How to dye Easter Eggs using Kool Aid

I am the kind of person who is never satisfied with the status quo in the kitchen. To me, the kitchen is a laboratory and I am the mad scientist who dwells there. I am always experimenting with various recipes and ingredients. When I am feeling particularly inspired, I like to use food items in non traditional ways, such as in crafting. I grew up in a home where salt dough and macaroni mosaics were the norm. Even empty food packaging takes on a new life in my hands.
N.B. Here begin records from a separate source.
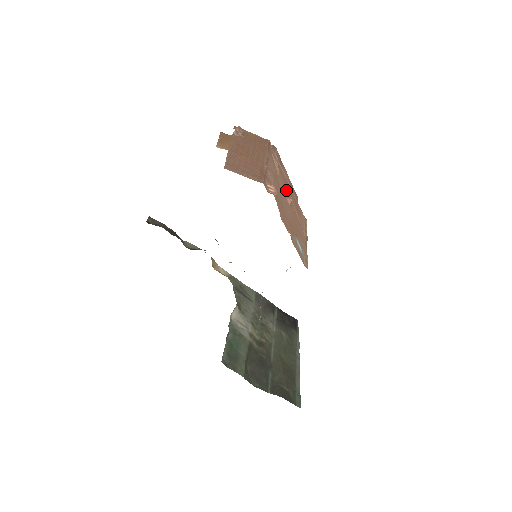
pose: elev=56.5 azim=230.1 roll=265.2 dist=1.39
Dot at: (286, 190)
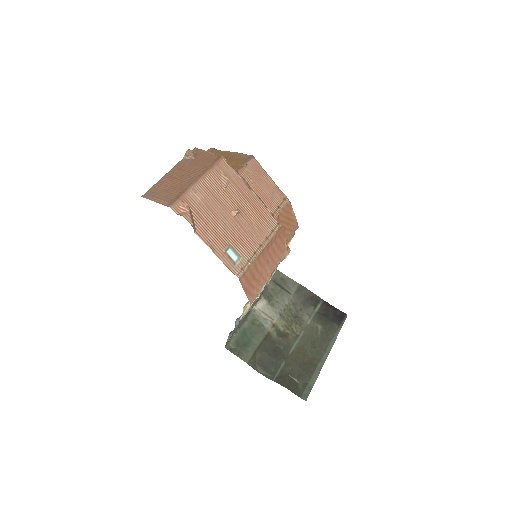
Dot at: (237, 202)
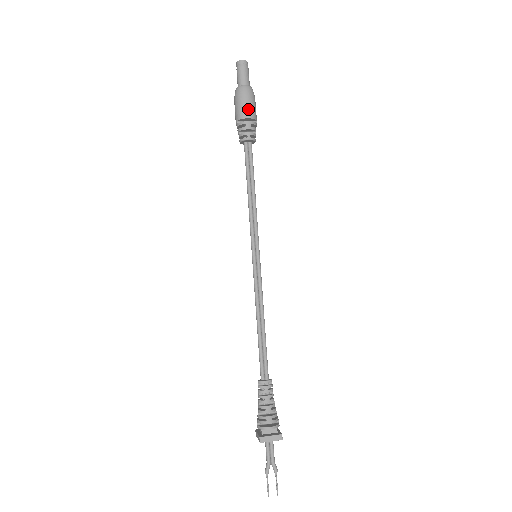
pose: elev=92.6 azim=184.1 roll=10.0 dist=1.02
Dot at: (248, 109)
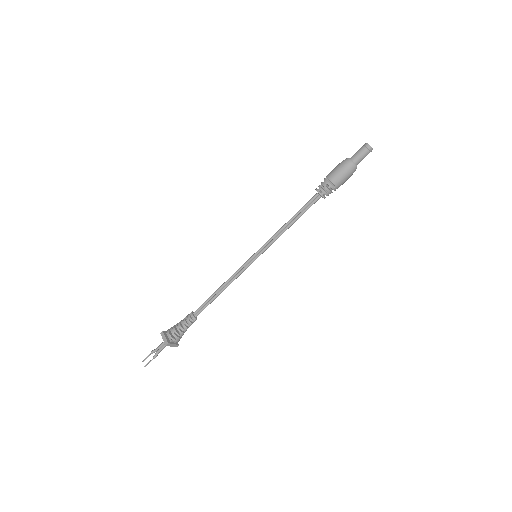
Dot at: (335, 174)
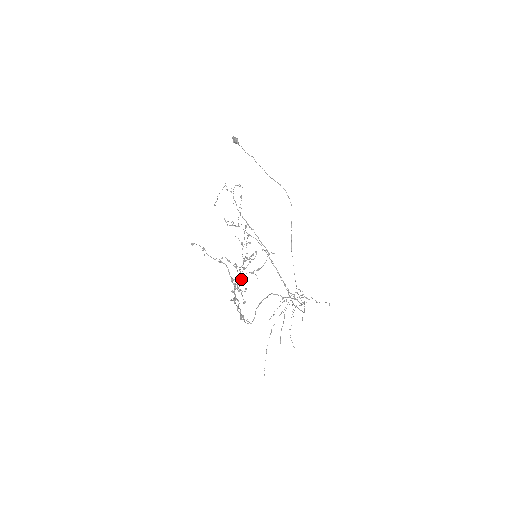
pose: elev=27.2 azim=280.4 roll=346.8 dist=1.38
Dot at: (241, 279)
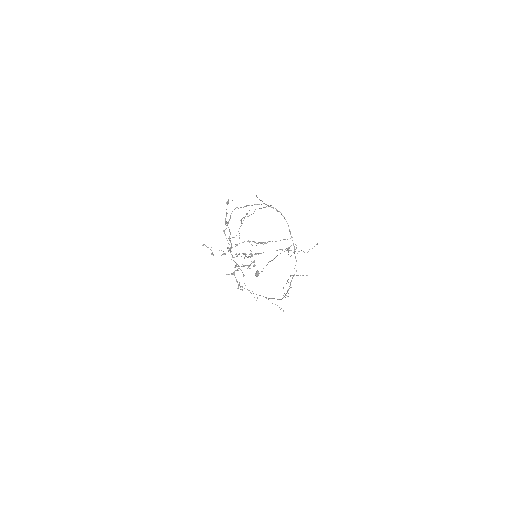
Dot at: occluded
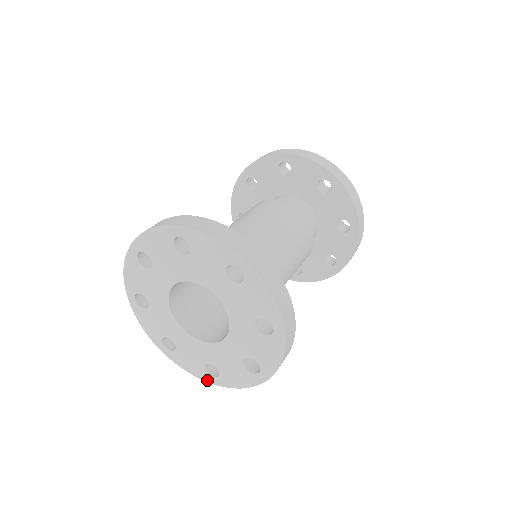
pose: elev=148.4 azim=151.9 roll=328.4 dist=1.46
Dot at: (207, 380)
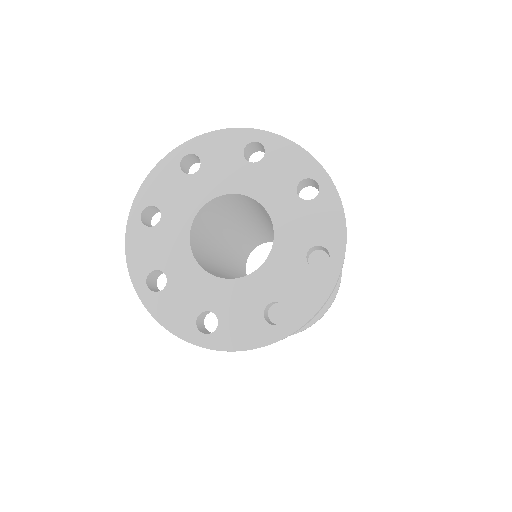
Dot at: (274, 339)
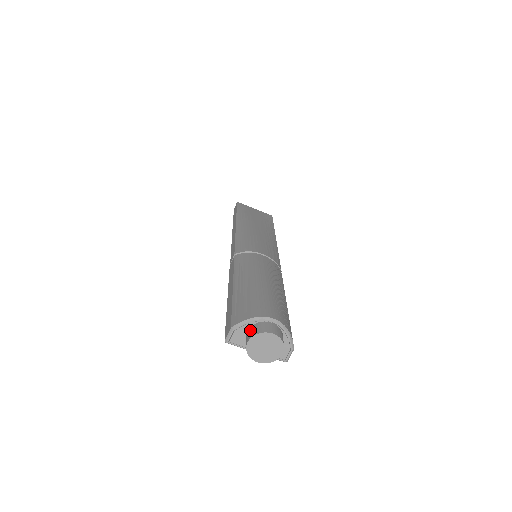
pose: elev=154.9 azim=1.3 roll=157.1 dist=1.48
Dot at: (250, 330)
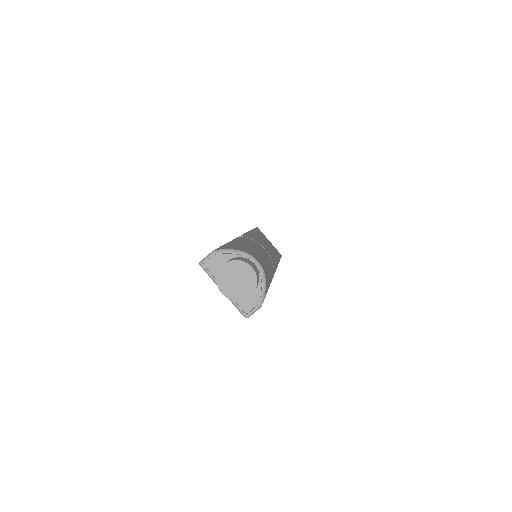
Dot at: (231, 259)
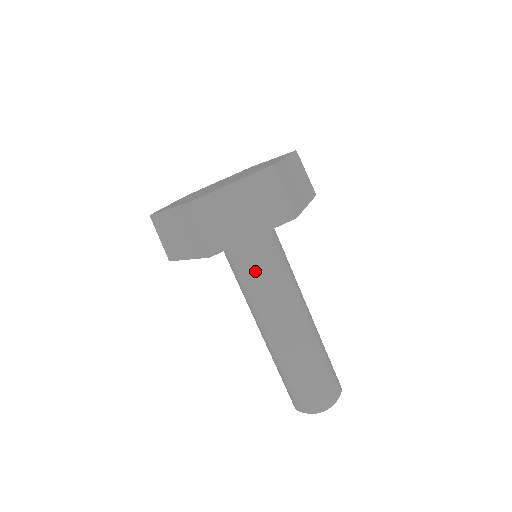
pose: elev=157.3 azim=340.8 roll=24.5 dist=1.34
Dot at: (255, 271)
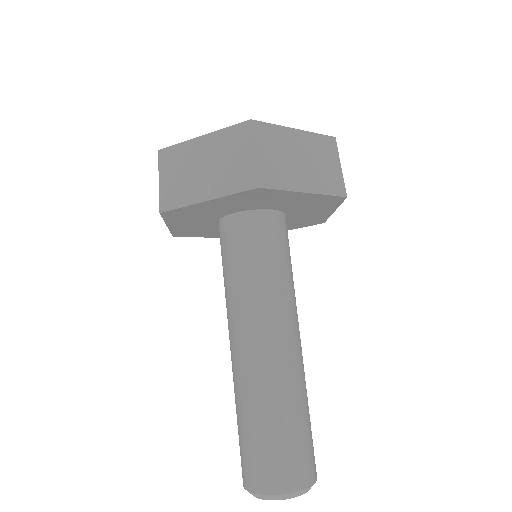
Dot at: (232, 263)
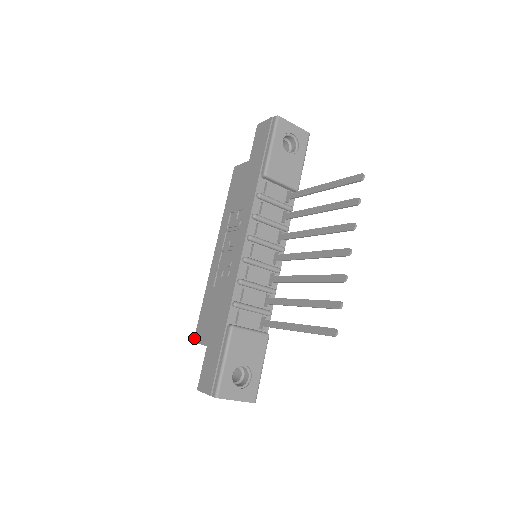
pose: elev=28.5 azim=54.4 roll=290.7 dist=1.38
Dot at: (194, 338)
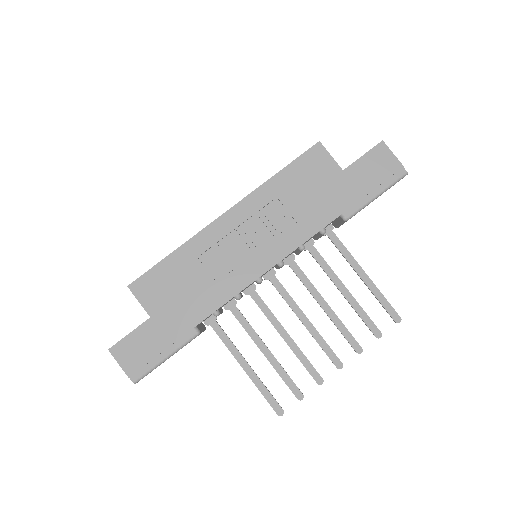
Dot at: (132, 283)
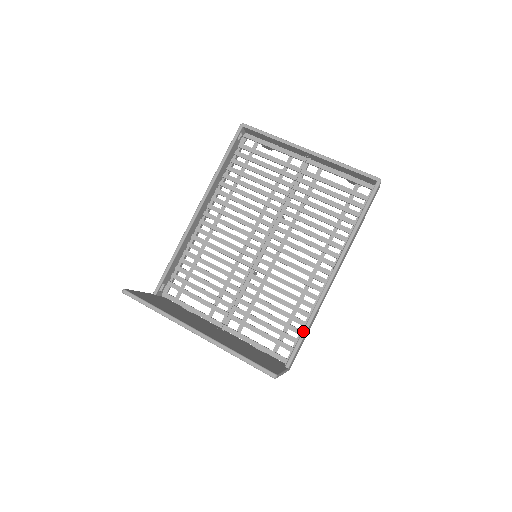
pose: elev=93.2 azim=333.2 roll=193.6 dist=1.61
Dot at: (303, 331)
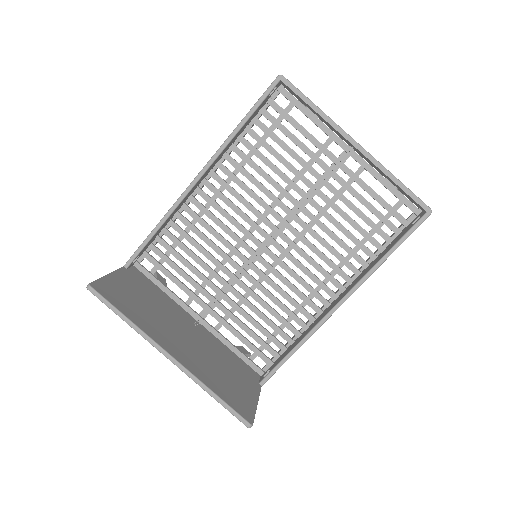
Dot at: (288, 355)
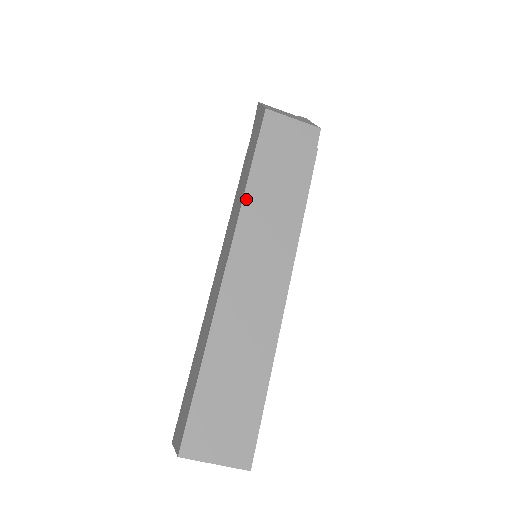
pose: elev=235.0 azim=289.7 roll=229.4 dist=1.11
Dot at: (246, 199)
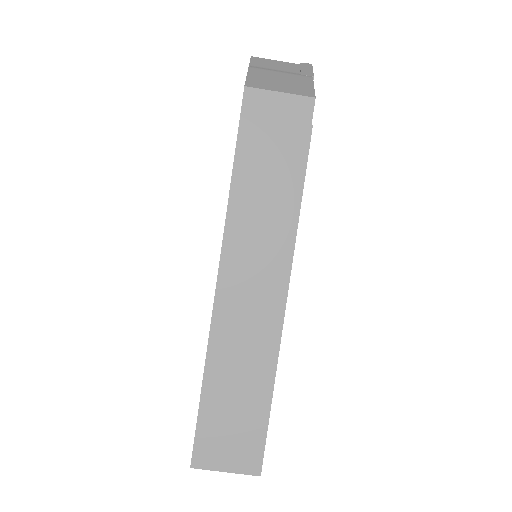
Dot at: (231, 205)
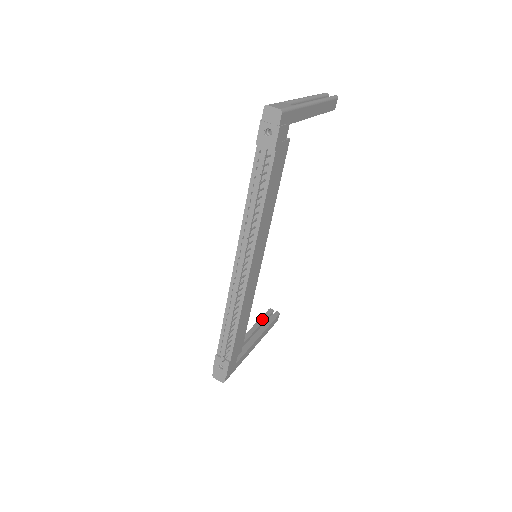
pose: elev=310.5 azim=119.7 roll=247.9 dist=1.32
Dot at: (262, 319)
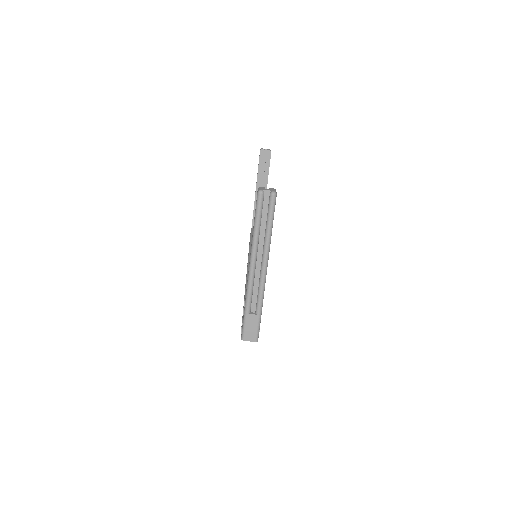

When I am not in the kitchen creating things with-or from-food, I am creating a wide variety of hand crafted items. I enjoy sewing, jewelry making, painting, drawing, paper crafts. To be honest, I suffer endlessly from Crafter's ADD. Once I master one craft, I am off to tackle another. One craft trend that has been rising in popularity is the use of Kool Aid to dye fabric and yarns. After viewing some beautifully colored yarns, I decided to try dyeing Easter eggs using Kool Aid. The end results were quite colorful and better than I had anticipated.
Supplies
• assorted flavor packets of unsweetened Kool Aid drink mix
• 1 cup cold water per flavor being used
• container for mixing colors, 1 per color
• spoons to mix colors and remove eggs from solution
Directions
Mix 1 cup cold water with 1 packed of unsweetened Kool Aid. Mix 1 flavor per cup. Gently add 1 egg per solution and allow to soak for 5-10 minutes. Use spoon and remove from solution and allow to dry.
Color saturation varies by flavor, with some colors better suited for this experiment than others. Here are my color findings:
• Cherry yields a nice, bright red. Time in solution does not seem to impact overall color.
• Watermelon Cherry gives the eggs a nice pinkish hue. Eggs deepen slightly when left in the mixture longer.
• Orange is a bright vibrant shade of orange. The longer you leave the egg in, the darker the orange color gets, up to 10 minutes.
• Lemonade turns a very pale yellow than can barely be seen. Time in solution does not seem to impact overall color.
• Grape gives the eggs a medium shade of grey. Time in solution does not seem to impact overall color.
• Berry Blue gives the eggs a nice robin's egg blue shade. Time in solution does not seem to impact overall color.
• Lemonade and Berry Blue when mixed in equal amounts yield a pretty shade of teal. The longer the eggs soak, the deeper the color.
• Cherry and Lemonade when mixed together yield a peach hue. The longer the eggs soak, the deeper the color.
• Cherry and Grape when mixed together yield a reddish brown hue. Time in solution does not seem to impact overall color.

1 comment:

Unknown said...

That actually sounds quite easy compared to other ways. My son is still to young to use real eggs, but I will keep it in mind for the future.